Question

The distance of the closest approach when a $5.0\text{MeV}$ proton approaches a gold nucleus is $(Z=79)$

• A. $47\text{fermi}$
• B. $39\text{fermi}$
• C. $23\text{fermi}$
• D. $16\text{fermi}$

Answer 1

The correct option is C $23\text{fermi}$

By conservation of energy,

$K.E$ of the proton = Electrostatic $P.E$ of proton and target nucleus at closest distance.

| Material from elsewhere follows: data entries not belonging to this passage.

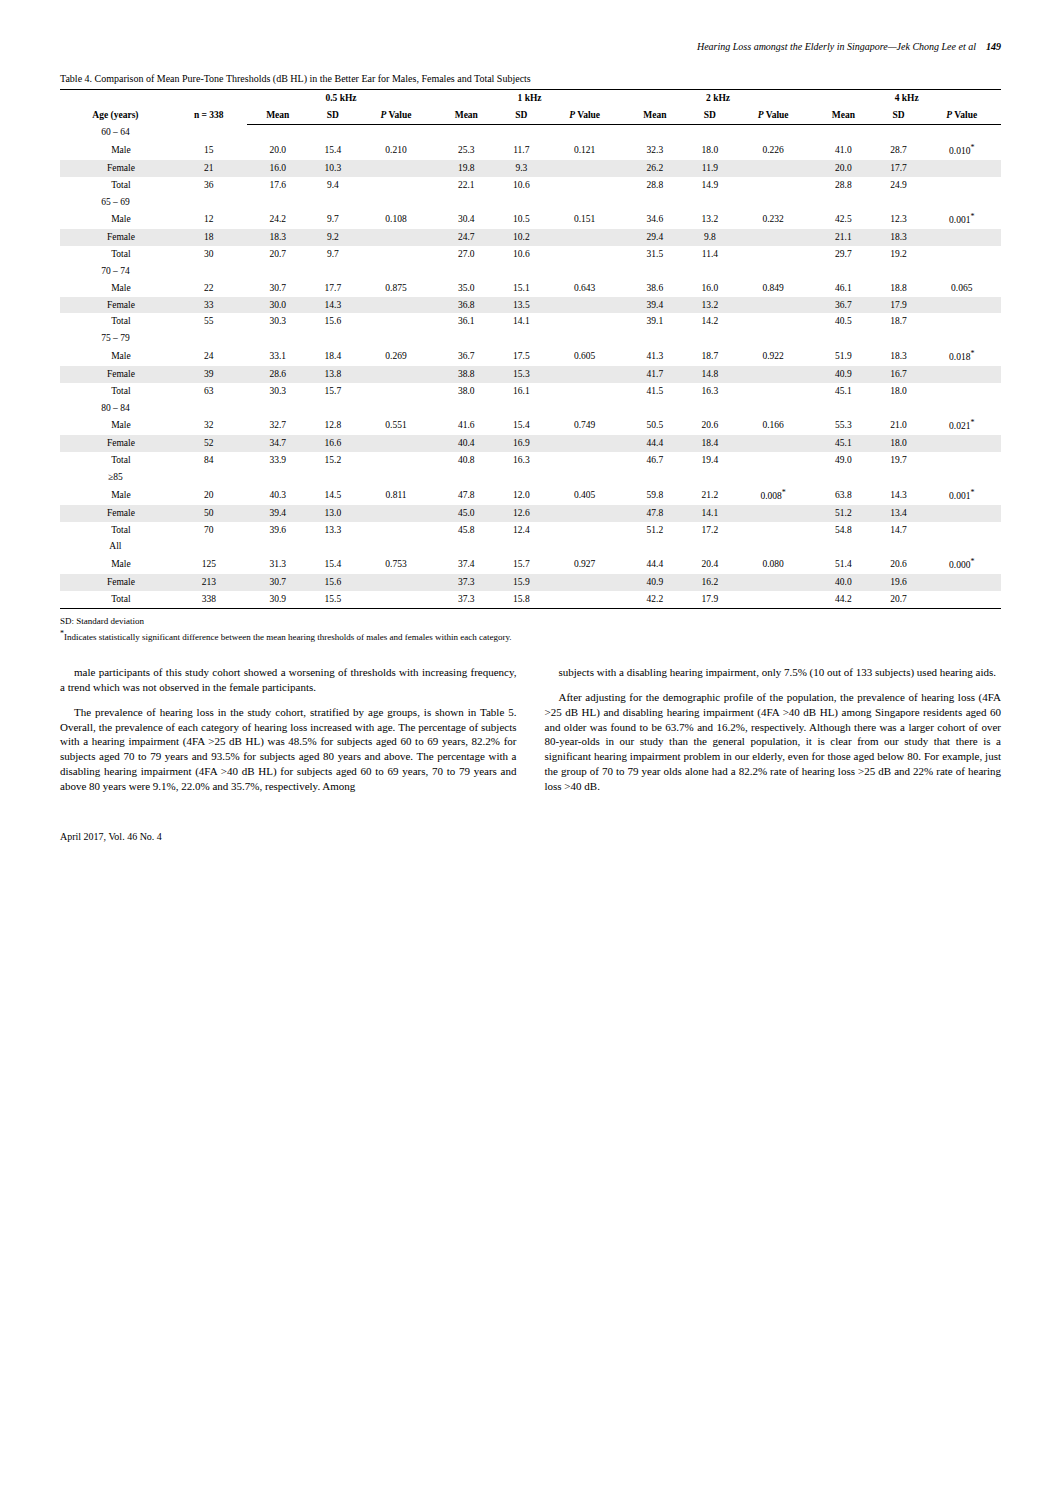Hearing Loss amongst the Elderly in Singapore—Jek Chong Lee et al149
Table 4. Comparison of Mean Pure-Tone Thresholds (dB HL) in the Better Ear for Males, Females and Total Subjects
| Age (years) | n = 338 | 0.5 kHz | 1 kHz | 2 kHz | 4 kHz |
| --- | --- | --- | --- | --- | --- |
| Mean | SD | P Value | Mean | SD | P Value | Mean | SD | P Value | Mean | SD | P Value |
| 60 – 64 | | | | | | | | | | | | | |
| Male | 15 | 20.0 | 15.4 | 0.210 | 25.3 | 11.7 | 0.121 | 32.3 | 18.0 | 0.226 | 41.0 | 28.7 | 0.010 * |
| Female | 21 | 16.0 | 10.3 | | 19.8 | 9.3 | | 26.2 | 11.9 | | 20.0 | 17.7 | |
| Total | 36 | 17.6 | 9.4 | | 22.1 | 10.6 | | 28.8 | 14.9 | | 28.8 | 24.9 | |
| 65 – 69 | | | | | | | | | | | | | |
| Male | 12 | 24.2 | 9.7 | 0.108 | 30.4 | 10.5 | 0.151 | 34.6 | 13.2 | 0.232 | 42.5 | 12.3 | 0.001 * |
| Female | 18 | 18.3 | 9.2 | | 24.7 | 10.2 | | 29.4 | 9.8 | | 21.1 | 18.3 | |
| Total | 30 | 20.7 | 9.7 | | 27.0 | 10.6 | | 31.5 | 11.4 | | 29.7 | 19.2 | |
| 70 – 74 | | | | | | | | | | | | | |
| Male | 22 | 30.7 | 17.7 | 0.875 | 35.0 | 15.1 | 0.643 | 38.6 | 16.0 | 0.849 | 46.1 | 18.8 | 0.065 |
| Female | 33 | 30.0 | 14.3 | | 36.8 | 13.5 | | 39.4 | 13.2 | | 36.7 | 17.9 | |
| Total | 55 | 30.3 | 15.6 | | 36.1 | 14.1 | | 39.1 | 14.2 | | 40.5 | 18.7 | |
| 75 – 79 | | | | | | | | | | | | | |
| Male | 24 | 33.1 | 18.4 | 0.269 | 36.7 | 17.5 | 0.605 | 41.3 | 18.7 | 0.922 | 51.9 | 18.3 | 0.018 * |
| Female | 39 | 28.6 | 13.8 | | 38.8 | 15.3 | | 41.7 | 14.8 | | 40.9 | 16.7 | |
| Total | 63 | 30.3 | 15.7 | | 38.0 | 16.1 | | 41.5 | 16.3 | | 45.1 | 18.0 | |
| 80 – 84 | | | | | | | | | | | | | |
| Male | 32 | 32.7 | 12.8 | 0.551 | 41.6 | 15.4 | 0.749 | 50.5 | 20.6 | 0.166 | 55.3 | 21.0 | 0.021 * |
| Female | 52 | 34.7 | 16.6 | | 40.4 | 16.9 | | 44.4 | 18.4 | | 45.1 | 18.0 | |
| Total | 84 | 33.9 | 15.2 | | 40.8 | 16.3 | | 46.7 | 19.4 | | 49.0 | 19.7 | |
| ≥85 | | | | | | | | | | | | | |
| Male | 20 | 40.3 | 14.5 | 0.811 | 47.8 | 12.0 | 0.405 | 59.8 | 21.2 | 0.008 * | 63.8 | 14.3 | 0.001 * |
| Female | 50 | 39.4 | 13.0 | | 45.0 | 12.6 | | 47.8 | 14.1 | | 51.2 | 13.4 | |
| Total | 70 | 39.6 | 13.3 | | 45.8 | 12.4 | | 51.2 | 17.2 | | 54.8 | 14.7 | |
| All | | | | | | | | | | | | | |
| Male | 125 | 31.3 | 15.4 | 0.753 | 37.4 | 15.7 | 0.927 | 44.4 | 20.4 | 0.080 | 51.4 | 20.6 | 0.000 * |
| Female | 213 | 30.7 | 15.6 | | 37.3 | 15.9 | | 40.9 | 16.2 | | 40.0 | 19.6 | |
| Total | 338 | 30.9 | 15.5 | | 37.3 | 15.8 | | 42.2 | 17.9 | | 44.2 | 20.7 | |
SD: Standard deviation
*Indicates statistically significant difference between the mean hearing thresholds of males and females within each category.
male participants of this study cohort showed a worsening of thresholds with increasing frequency, a trend which was not observed in the female participants.
The prevalence of hearing loss in the study cohort, stratified by age groups, is shown in Table 5. Overall, the prevalence of each category of hearing loss increased with age. The percentage of subjects with a hearing impairment (4FA >25 dB HL) was 48.5% for subjects aged 60 to 69 years, 82.2% for subjects aged 70 to 79 years and 93.5% for subjects aged 80 years and above. The percentage with a disabling hearing impairment (4FA >40 dB HL) for subjects aged 60 to 69 years, 70 to 79 years and above 80 years were 9.1%, 22.0% and 35.7%, respectively. Among
subjects with a disabling hearing impairment, only 7.5% (10 out of 133 subjects) used hearing aids.
After adjusting for the demographic profile of the population, the prevalence of hearing loss (4FA >25 dB HL) and disabling hearing impairment (4FA >40 dB HL) among Singapore residents aged 60 and older was found to be 63.7% and 16.2%, respectively. Although there was a larger cohort of over 80-year-olds in our study than the general population, it is clear from our study that there is a significant hearing impairment problem in our elderly, even for those aged below 80. For example, just the group of 70 to 79 year olds alone had a 82.2% rate of hearing loss >25 dB and 22% rate of hearing loss >40 dB.
April 2017, Vol. 46 No. 4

$\Rightarrow K.E=\frac{1}{4\pi {\epsilon }_0}\frac{\left(Ze\right)\left(e\right)}{r}$

$\Rightarrow r=\frac{1}{4\pi {\epsilon }_0}\frac{Z{e}^2}{K.E}---\left(1\right)$

Given that,
$K.E=5.0\text{MeV}=5\times 1.6\times {10}^{-13}\text{J}$, $Z=79$

We know that,

$e=1.6\times {10}^{-19}\text{C};\frac{1}{4\pi {\epsilon }_0}=9\times {10}^9$

Substituting the above values in equation $\left(1\right)$, we get,

$r=\frac{9\times {10}^9\times 79\times (1.6\times {10}^{-19}{)}^2}{5\times 1.6\times {10}^{-13}}$

$r=\frac{9\times 79\times 1.6\times {10}^{-38}\times {10}^{22}}{5}$

$r=227.52\times {10}^{-16}\text{m}$

$\Rightarrow r\approx 23\times {10}^{-15}m$

So, The distance of the closest approach,

$r=23\text{fm}$

Hence, option $\left(C\right)$ is correct.